Les champs d’action de l’ONG et de son dirigeant ne s’arrêtent pas là. « Nous œuvrons en ce moment, avec six autres organisations nationales de défense des droits de l’Homme, à la constitution d’une Commission populaire sur les droits humains, qui agira en parallèle à la Commission gouvernementale, trop molle à notre goût sur le sujet, annonce Herman. Nous avons également formé, avec d’autres groupes de la société civile, y compris des partis politiques d’opposition et les éléments les plus progressistes du gouvernement, une Plateforme pour la liberté afin de dénoncer les violations régulières des droits de l’Homme, les disparitions, les tortures, les assassinats qui ont lieu dans notre pays. »

Cette plateforme s’organise autour de plusieurs axes : la dévolution du pouvoir, les droits économiques, les droits des minorités et le déplacement de populations. Autant d’activités et de revendications provoquant l’ire d’un gouvernement qui, trois ans après la fin de la guerre contre les Tigres de libération tamouls – le 19 mai 2009 –, continue à faire régner la terreur. Tous les moyens semblent bons pour faire taire les critiques ces dernières années : intimidations, disparitions, éliminations de membres de la société civile, de journalistes, de syndicalistes étudiants, de défenseurs des droits de l’Homme. Jusqu’à l’évêque catholique de Mannar, dans la partie tamoule de l’île, Mgr Rayappu Joseph, qui, le 8 mai dernier, voyait débarquer dans son bureau deux agents du redoutable Département d’investigation criminel (CID). Le prélat fut « interrogé » sur son engagement aux côtés des populations tamoules et ses questions concernant le sort des milliers de disparus pendant le conflit. En mars dernier, Herman lui aussi a dû se cacher pendant plusieurs semaines afin d’échapper à un groupe d’individus lancés à sa recherche.

« Jusqu’à présent c’est la menace la plus sérieuse à laquelle j’ai été confronté, confie-t-il. Toutes ces menaces font qu’aujourd’hui, par peur, la plupart des représentants de la société civile n’osent plus rien dire. Même les médias restent silencieux. » Pour autant, pas question pour ce défenseur des droits humains de revenir sur sa profession de foi. « Si personne ne fait rien, comment pourrons-nous respecter nos engagements auprès des plus démunis ? Il faut bien que quelqu’un continue de dénoncer et de montrer ce qui se passe dans le pays. » Quitte à envisager le pire ? « Le simple fait que ce gouvernement m’en veuille prouve que ce que nous faisons est important et a de la valeur.

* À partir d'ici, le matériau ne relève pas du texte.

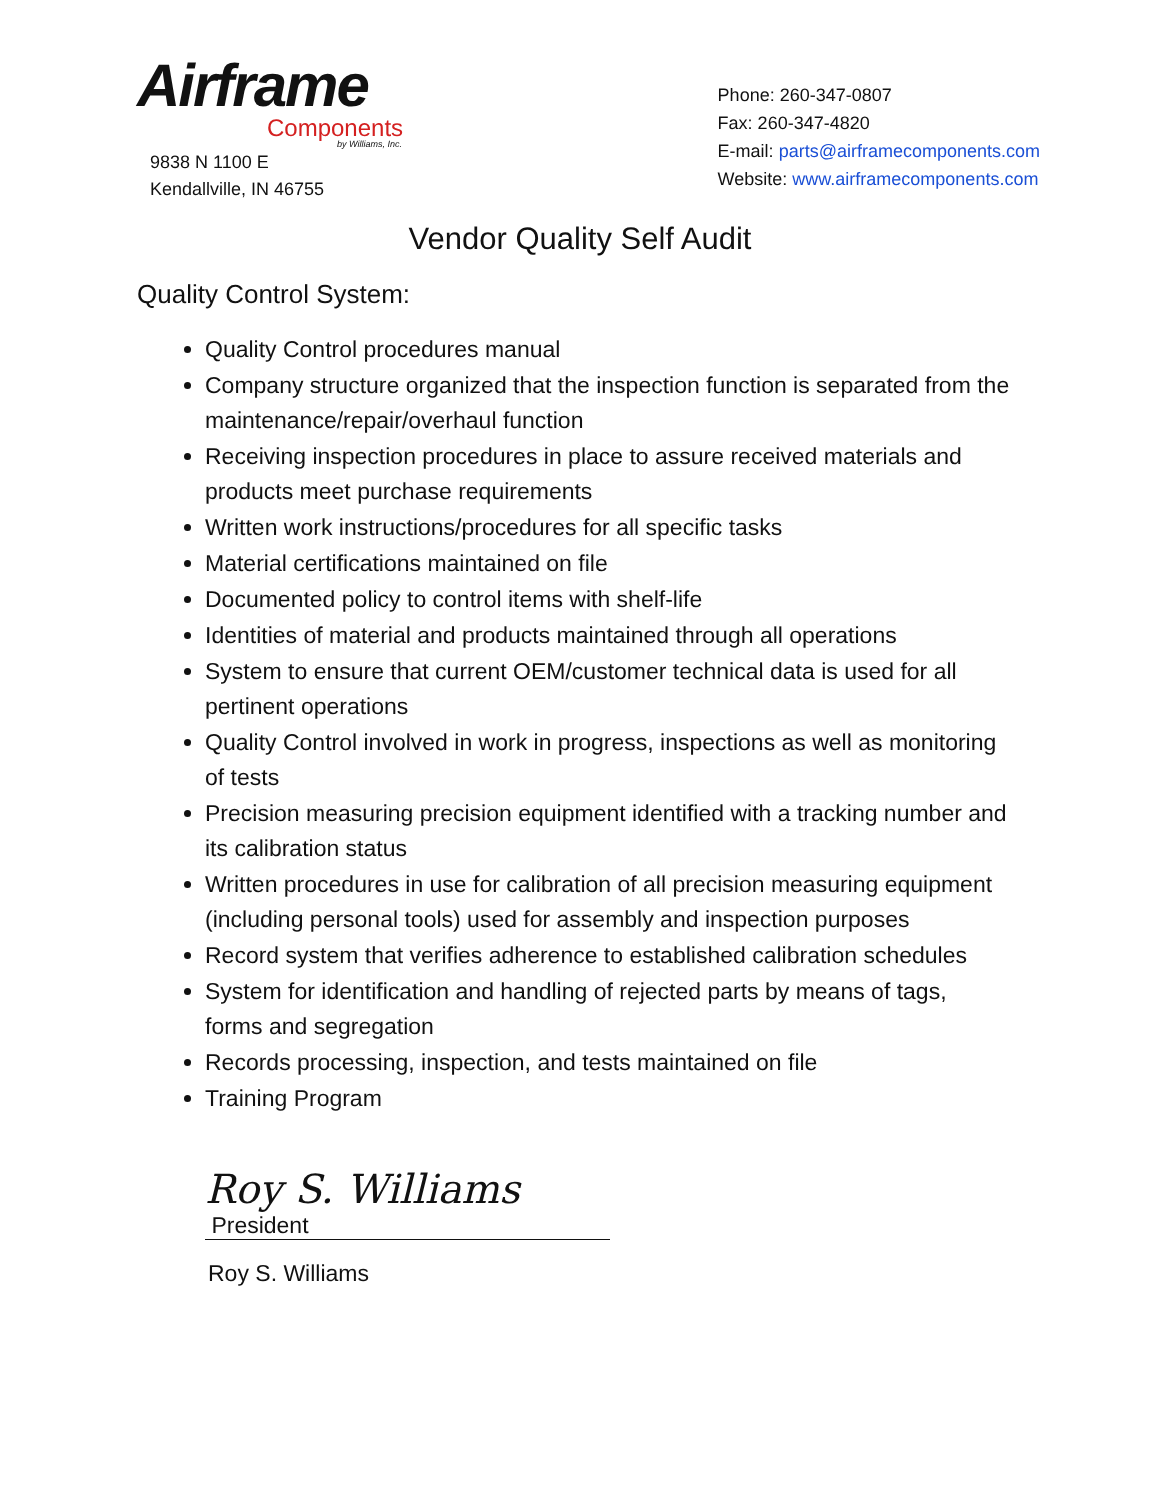Airframe
Components
by Williams, Inc.
9838 N 1100 E
Kendallville, IN 46755
Phone: 260-347-0807
Fax: 260-347-4820
E-mail: parts@airframecomponents.com
Website: www.airframecomponents.com
Vendor Quality Self Audit
Quality Control System:
Quality Control procedures manual
Company structure organized that the inspection function is separated from the maintenance/repair/overhaul function
Receiving inspection procedures in place to assure received materials and products meet purchase requirements
Written work instructions/procedures for all specific tasks
Material certifications maintained on file
Documented policy to control items with shelf-life
Identities of material and products maintained through all operations
System to ensure that current OEM/customer technical data is used for all pertinent operations
Quality Control involved in work in progress, inspections as well as monitoring of tests
Precision measuring precision equipment identified with a tracking number and its calibration status
Written procedures in use for calibration of all precision measuring equipment (including personal tools) used for assembly and inspection purposes
Record system that verifies adherence to established calibration schedules
System for identification and handling of rejected parts by means of tags, forms and segregation
Records processing, inspection, and tests maintained on file
Training Program
Roy S. Williams President
Roy S. Williams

C’est pourquoi nous devons continuer à nous battre pour faire tomber ce régime qui est l’un des plus oppressifs et des plus corrompus au monde si nous voulons assurer un avenir à notre peuple, à nos enfants. » Alors, entre rendez-vous internationaux, visites sur le terrain, discussions plus ou moins clandestines, Herman Kumara continue. « Quelles qu’en soient les conséquences ».